Brief: In the entries below, begin at the line that has "Aqil Heydərov" and stop after the line that has "Strategie für die"; output those lines exactly, leaving out pictures.

Stored data
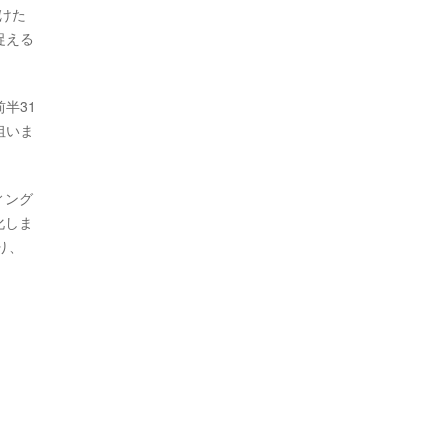
けた
捉える
半31
狙いま
ィング
化しま
り、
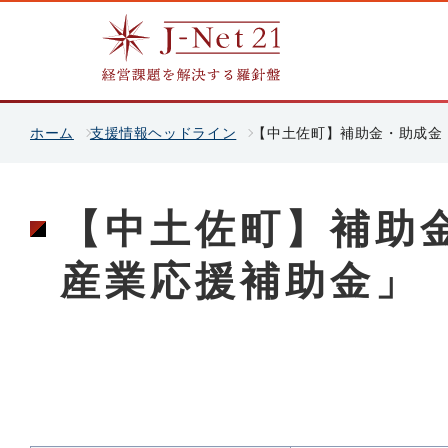
ホーム
支援情報ヘッドライン
【中土佐町】補助金・助成金
【中土佐町】補助
産業応援補助金」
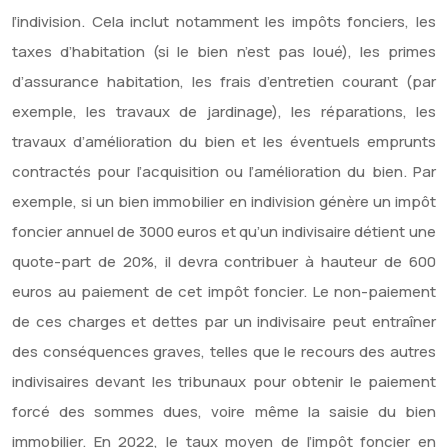
l’indivision. Cela inclut notamment les impôts fonciers, les
taxes d’habitation (si le bien n’est pas loué), les primes
d’assurance habitation, les frais d’entretien courant (par
exemple, les travaux de jardinage), les réparations, les
travaux d’amélioration du bien et les éventuels emprunts
contractés pour l’acquisition ou l’amélioration du bien. Par
exemple, si un bien immobilier en indivision génère un impôt
foncier annuel de 3000 euros et qu’un indivisaire détient une
quote-part de 20%, il devra contribuer à hauteur de 600
euros au paiement de cet impôt foncier. Le non-paiement
de ces charges et dettes par un indivisaire peut entraîner
des conséquences graves, telles que le recours des autres
indivisaires devant les tribunaux pour obtenir le paiement
forcé des sommes dues, voire même la saisie du bien
immobilier. En 2022, le taux moyen de l’impôt foncier en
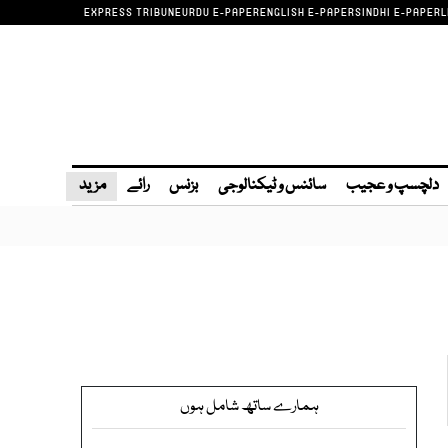
EXPRESS TRIBUNE
URDU E-PAPER
ENGLISH E-PAPER
SINDHI E-PAPER
L
دلچسپ و عجیب
سائنس و ٹیکنالوجی
بزنس
رائے
مزید
ہمارے ساتھ شامل ہوں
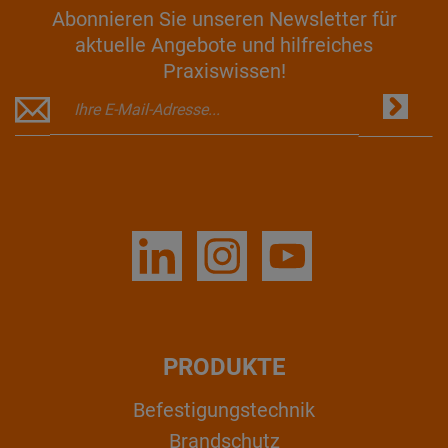
Abonnieren Sie unseren Newsletter für
aktuelle Angebote und hilfreiches
Praxiswissen!
PRODUKTE
Befestigungstechnik
Brandschutz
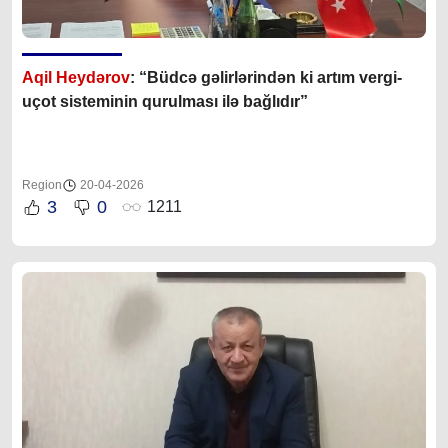
Aqil Heydərov
: “Büdcə gəlirlərindən ki artım vergi-
uçot sisteminin qurulması ilə bağlıdır”
Region
20-04-2026
3
0
1211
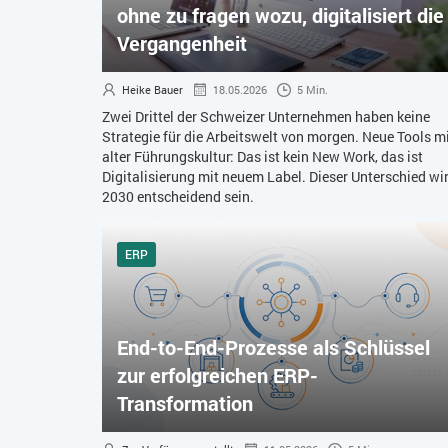
ohne zu fragen wozu, digitalisiert die
Vergangenheit
Heike Bauer
18.05.2026
5 Min.
Zwei Drittel der Schweizer Unternehmen haben keine
Strategie für die Arbeitswelt von morgen. Neue Tools m
alter Führungskultur: Das ist kein New Work, das ist
Digitalisierung mit neuem Label. Dieser Unterschied wi
2030 entscheidend sein.
ERP
End-to-End-Prozesse als Schlüssel
zur erfolgreichen ERP-
Transformation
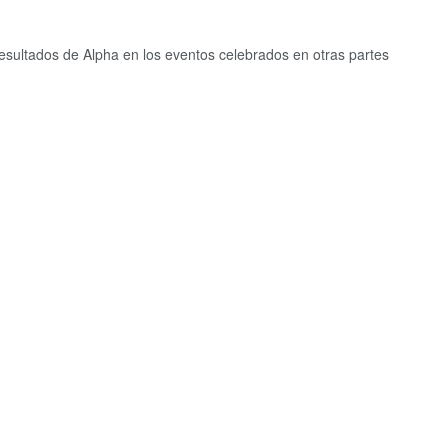
esultados de Alpha en los eventos celebrados en otras partes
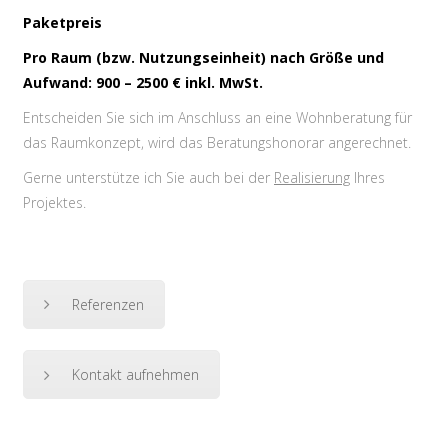
Paketpreis
Pro Raum (bzw. Nutzungseinheit) nach Größe und
Aufwand: 900 – 2500 € inkl. MwSt.
Entscheiden Sie sich im Anschluss an eine Wohnberatung für
das Raumkonzept, wird das Beratungshonorar angerechnet.
Gerne unterstütze ich Sie auch bei der
Realisierung
Ihres
Projektes.
Referenzen
Kontakt aufnehmen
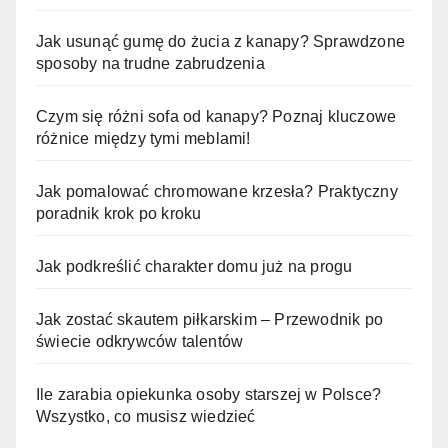
Jak usunąć gumę do żucia z kanapy? Sprawdzone
sposoby na trudne zabrudzenia
Czym się różni sofa od kanapy? Poznaj kluczowe
różnice między tymi meblami!
Jak pomalować chromowane krzesła? Praktyczny
poradnik krok po kroku
Jak podkreślić charakter domu już na progu
Jak zostać skautem piłkarskim – Przewodnik po
świecie odkrywców talentów
Ile zarabia opiekunka osoby starszej w Polsce?
Wszystko, co musisz wiedzieć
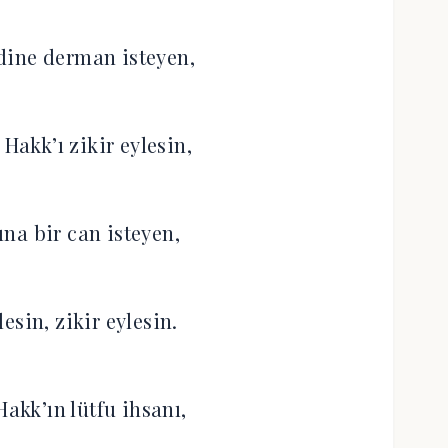
dine derman isteyen,
Hakk’ı zikir eylesin,
na bir can isteyen,
esin, zikir eylesin.
Hakk’ın lütfu ihsanı,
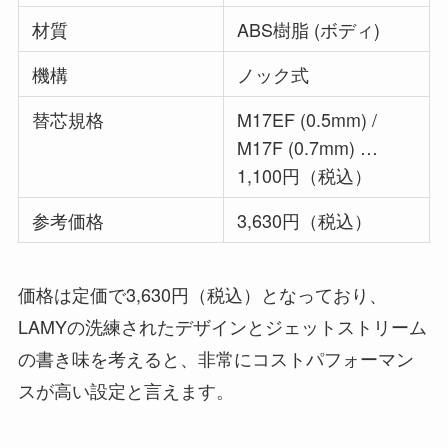
材質
ABS樹脂 (ボディ)
機構
ノック式
替芯規格
M17EF (0.5mm) /
M17F (0.7mm) …
1,100円（税込）
参考価格
3,630円（税込）
価格は定価で3,630円（税込）となっており、
LAMYの洗練されたデザインとジェットストリーム
の書き味を考えると、非常にコストパフォーマン
スが高い設定と言えます。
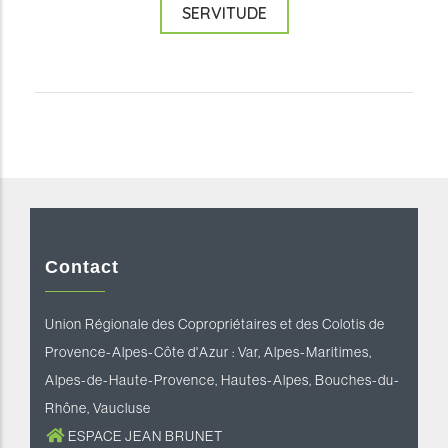
SERVITUDE
reddit downloader
Coloriage à Imprimer
horoscope love
Contact
Union Régionale des Copropriétaires et des Colotis de
Provence-Alpes-Côte d'Azur : Var, Alpes-Maritimes,
Alpes-de-Haute-Provence, Hautes-Alpes, Bouches-du-
Rhône, Vaucluse
ESPACE JEAN BRUNET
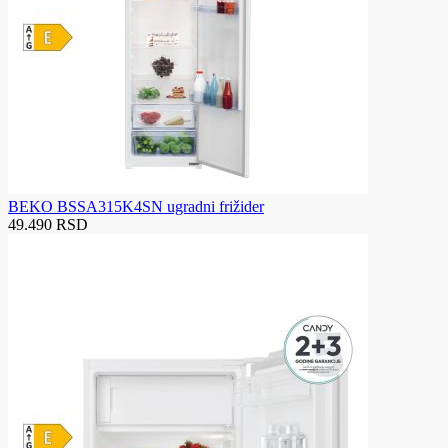
BEKO BSSA315K4SN ugradni frižider
49.490 RSD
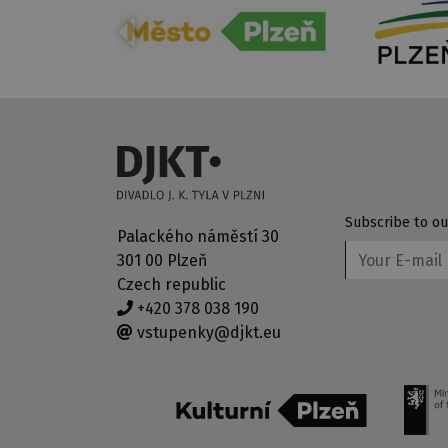
Subscribe to ou
Palackého náměstí 30
301 00 Plzeň
Czech republic
+420 378 038 190
vstupenky@djkt.eu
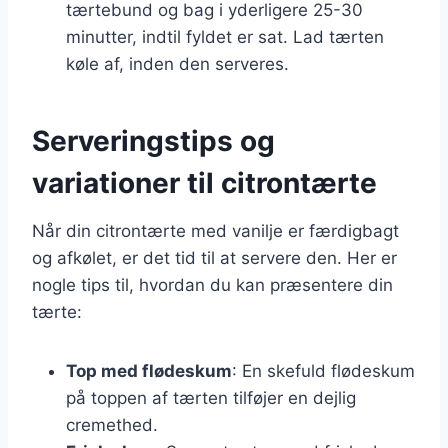
tærtebund og bag i yderligere 25-30
minutter, indtil fyldet er sat. Lad tærten
køle af, inden den serveres.
Serveringstips og
variationer til citrontærte
Når din citrontærte med vanilje er færdigbagt
og afkølet, er det tid til at servere den. Her er
nogle tips til, hvordan du kan præsentere din
tærte:
Top med flødeskum
: En skefuld flødeskum
på toppen af tærten tilføjer en dejlig
cremethed.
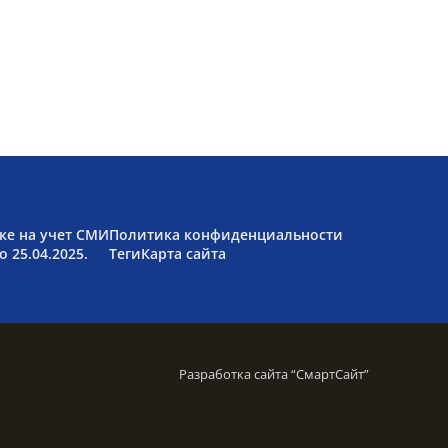
ке на учет СМИ
Политика конфиденциальности
 25.04.2025.
Теги
Карта сайта
Разработка сайта “
СмартСайт
”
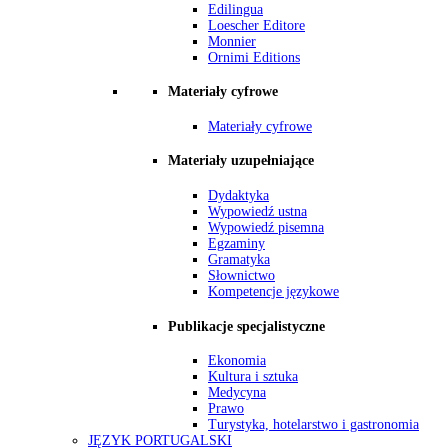
Edilingua
Loescher Editore
Monnier
Ornimi Editions
Materiały cyfrowe
Materiały cyfrowe
Materiały uzupełniające
Dydaktyka
Wypowiedź ustna
Wypowiedź pisemna
Egzaminy
Gramatyka
Słownictwo
Kompetencje językowe
Publikacje specjalistyczne
Ekonomia
Kultura i sztuka
Medycyna
Prawo
Turystyka, hotelarstwo i gastronomia
JĘZYK PORTUGALSKI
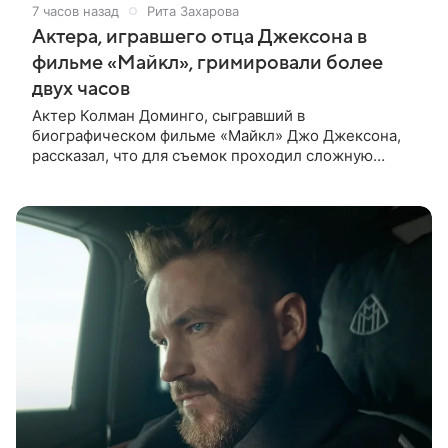
7 часов назад
Рита Захарова
Актера, игравшего отца Джексона в
фильме «Майкл», гримировали более
двух часов
Актер Колман Доминго, сыгравший в
биографическом фильме «Майкл» Джо Джексона,
рассказал, что для съемок проходил сложную
процедуру грима. Об этом актер поделился в
передаче «Ночное шоу с Джимми Фэллоном»,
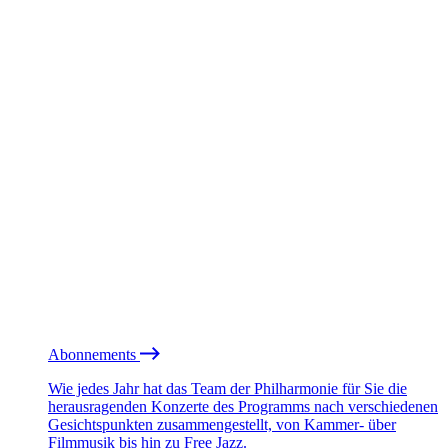
Abonnements
Wie jedes Jahr hat das Team der Philharmonie für Sie die
herausragenden Konzerte des Programms nach verschiedenen
Gesichtspunkten zusammengestellt, von Kammer- über
Filmmusik bis hin zu Free Jazz.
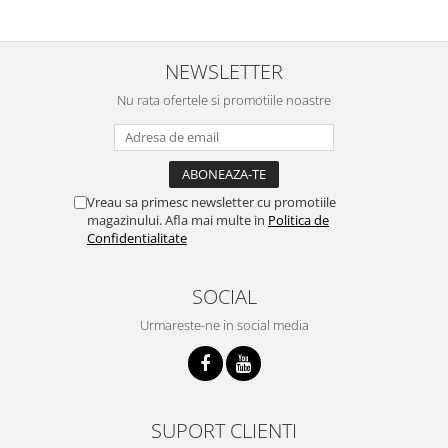
NEWSLETTER
Nu rata ofertele si promotiile noastre
Vreau sa primesc newsletter cu promotiile
magazinului. Afla mai multe in
Politica de
Confidentialitate
SOCIAL
Urmareste-ne in social media
SUPORT CLIENTI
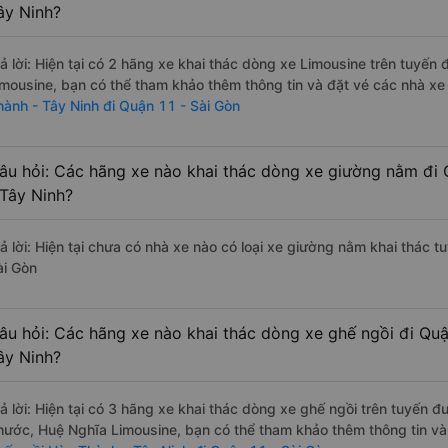
ây Ninh?
rả lời: Hiện tại có 2 hãng xe khai thác dòng xe Limousine trên tuyế
imousine, bạn có thể tham khảo thêm thông tin và đặt vé các nhà xe 
hành - Tây Ninh đi Quận 11 - Sài Gòn
âu hỏi: Các hãng xe nào khai thác dòng xe giường nằm đi
 Tây Ninh?
rả lời: Hiện tại chưa có nhà xe nào có loại xe giường nằm khai thác 
ài Gòn
âu hỏi: Các hãng xe nào khai thác dòng xe ghế ngồi đi Qu
ây Ninh?
rả lời: Hiện tại có 3 hãng xe khai thác dòng xe ghế ngồi trên tuyến
hước, Huệ Nghĩa Limousine, bạn có thể tham khảo thêm thông tin và 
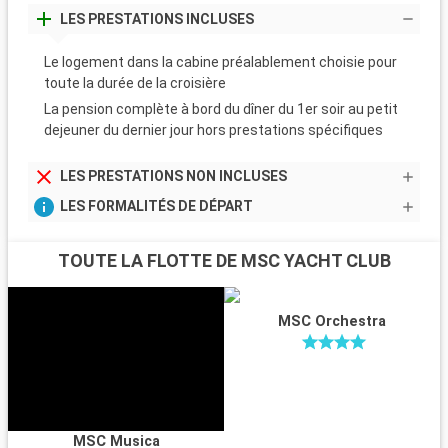
LES PRESTATIONS INCLUSES
Le logement dans la cabine préalablement choisie pour
toute la durée de la croisière
La pension complète à bord du dîner du 1er soir au petit
dejeuner du dernier jour hors prestations spécifiques
LES PRESTATIONS NON INCLUSES
LES FORMALITÉS DE DÉPART
TOUTE LA FLOTTE DE MSC YACHT CLUB
MSC Orchestra
MSC Musica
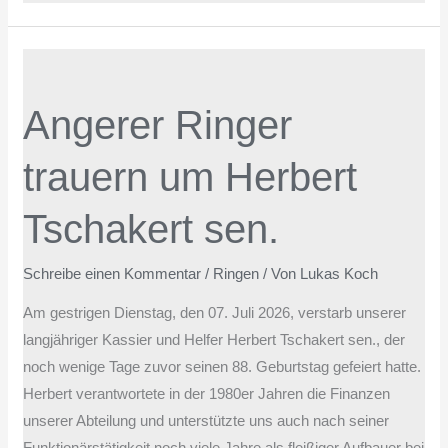
Angerer
Ringer
Angerer Ringer
trauern
um
trauern um Herbert
Herbert
Tschakert
Tschakert sen.
sen.
Schreibe einen Kommentar
/
Ringen
/ Von
Lukas Koch
Am gestrigen Dienstag, den 07. Juli 2026, verstarb unserer
langjähriger Kassier und Helfer Herbert Tschakert sen., der
noch wenige Tage zuvor seinen 88. Geburtstag gefeiert hatte.
Herbert verantwortete in der 1980er Jahren die Finanzen
unserer Abteilung und unterstützte uns auch nach seiner
Funktionärstätigkeit noch viele Jahre als fleißiger Aufbauer bei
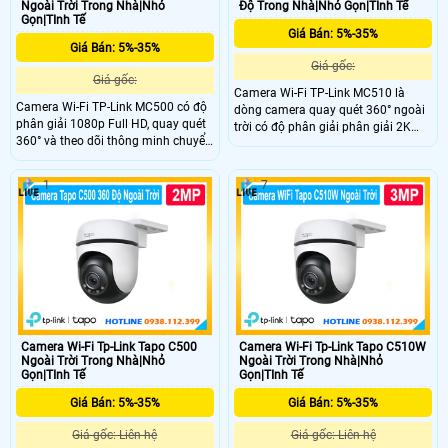
Ngoài Trời Trong Nhà|Nhỏ
Độ Trong Nhà|Nhỏ Gọn|TInh Tế
Gọn|TInh Tế
Giá Bán: 5%-35%
Giá Bán: 5%-35%
Giá gốc:
Giá gốc:
Camera Wi-Fi TP-Link MC510 là
Camera Wi-Fi TP-Link MC500 có độ
dòng camera quay quét 360° ngoài
phân giải 1080p Full HD, quay quét
trời có độ phân giải phân giải 2K
360° và theo dõi thông minh chuyển
3MP và tầm nhìn ban đêm có màu
động con người. Camera cung cấp
30m. Công nghệ AI thông minh
tầm nhìn ban đêm có màu. Công
phát hiện chuyển động, vùng hoạt
1
7
nghệ AI phát hiện theo dõi thông
động tùy chỉnh, trang bị nắp che
minh chuyển động con người, vùng
ống kính vật lý bảo vệ quyền riêng
hoạt động tùy chỉnh, lưu trữ MicroSD
tư.
512GB và đám mây.
Camera Wi-Fi Tp-Link Tapo C500
Camera Wi-Fi Tp-Link Tapo C510W
Ngoài Trời Trong Nhà|Nhỏ
Ngoài Trời Trong Nhà|Nhỏ
Gọn|TInh Tế
Gọn|TInh Tế
Giá Bán: 5%-35%
Giá Bán: 5%-35%
Giá gốc: Liên hệ
Giá gốc: Liên hệ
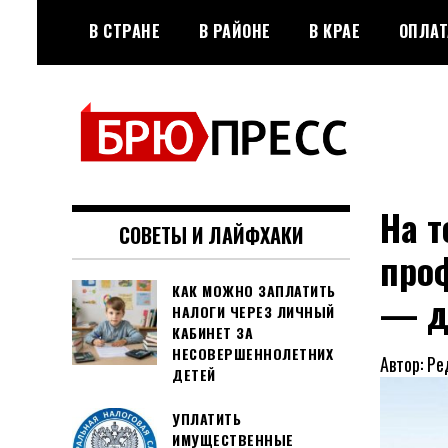
Перейти
В СТРАНЕ
В РАЙОНЕ
В КРАЕ
ОПЛАТ
к
содержимому
Официальный сайт газеты
БРЮПРЕСС
"Брюховецкие новости"
На т
СОВЕТЫ И ЛАЙФХАКИ
про
КАК МОЖНО ЗАПЛАТИТЬ
— д
НАЛОГИ ЧЕРЕЗ ЛИЧНЫЙ
КАБИНЕТ ЗА
НЕСОВЕРШЕННОЛЕТНИХ
Автор: Ре
ДЕТЕЙ
УПЛАТИТЬ
ИМУЩЕСТВЕННЫЕ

Solution below:
Aqil Heydərov
: “Büdcə gəlirlərindən ki artım vergi-
uçot sisteminin qurulması ilə bağlıdır”
Region
20-04-2026
3
0
1211
ohne zu fragen wozu, digitalisiert die
Vergangenheit
Heike Bauer
18.05.2026
5 Min.
Zwei Drittel der Schweizer Unternehmen haben keine
Strategie für die Arbeitswelt von morgen. Neue Tools m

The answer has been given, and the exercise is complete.